Mit seinen populistischen Parolen macht sich Lindner in der Partei nicht nur Freunde. "Von Grenzschließungen halte ich gar nichts", sagt zum Beispiel Michael Theurer, FDP-Landeschef von Baden-Württemberg. "Die Wiedereinführung permanenter Grenzkontrollen wäre ein Rückschritt für Europa", kritisiert der Europaabgeordnete.
Auch um die Frage, mit wem die Liberalen in Zukunft koalieren sollen, gibt es Streit. Eigentlich sollte ein Kleiner Parteitag der Baden-Württemberg-FDP entscheiden, welcher Koalition man den Vorzug gibt: einer "Ampel" unter Kretschmann oder einer schwarz-rot-gelben "Deutschlandkoalition" unter Führung der CDU. Doch Lindner entschied das von oben herab.

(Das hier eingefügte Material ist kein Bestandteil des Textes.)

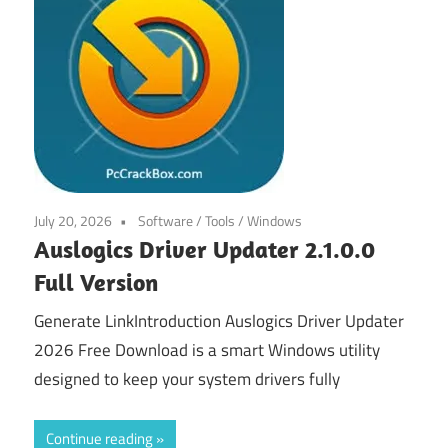
July 20, 2026
Software
/
Tools
/
Windows
Auslogics Driver Updater 2.1.0.0
Full Version
Generate LinkIntroduction Auslogics Driver Updater
2026 Free Download is a smart Windows utility
designed to keep your system drivers fully
Continue reading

Im Interview mit der "Bild am Sonntag" erteilte er Kretschmann eine Absage.
Manch baden-württembergischer Parteifreund fühlte sich düpiert, Landeschef Theurer hatte kurz zuvor ausdrücklich vor den Gefahren einer "Ausschließeritis" gewarnt. "Gespräche unter demokratischen Parteien müssen immer möglich sein", findet Theurer, er kann sich eine Koalition mit dem populären grünen Ministerpräsidenten immer noch vorstellen.
Lindner sagt, ein Bündnis mit den Grünen übersteige seine Vorstellungskraft.
Doch seine Absage hat auch mit der eigenen politischen Karriere zu tun: Im kommenden Jahr will Lindner in seiner Heimat Nordrhein-Westfalen gegen eine rot-grüne Landesregierung Wahlkampf führen. Das würde schwierig, wenn die Liberalen gleichzeitig in einem anderen Bundesland mit Rot-Grün gemeinsame Sache machten.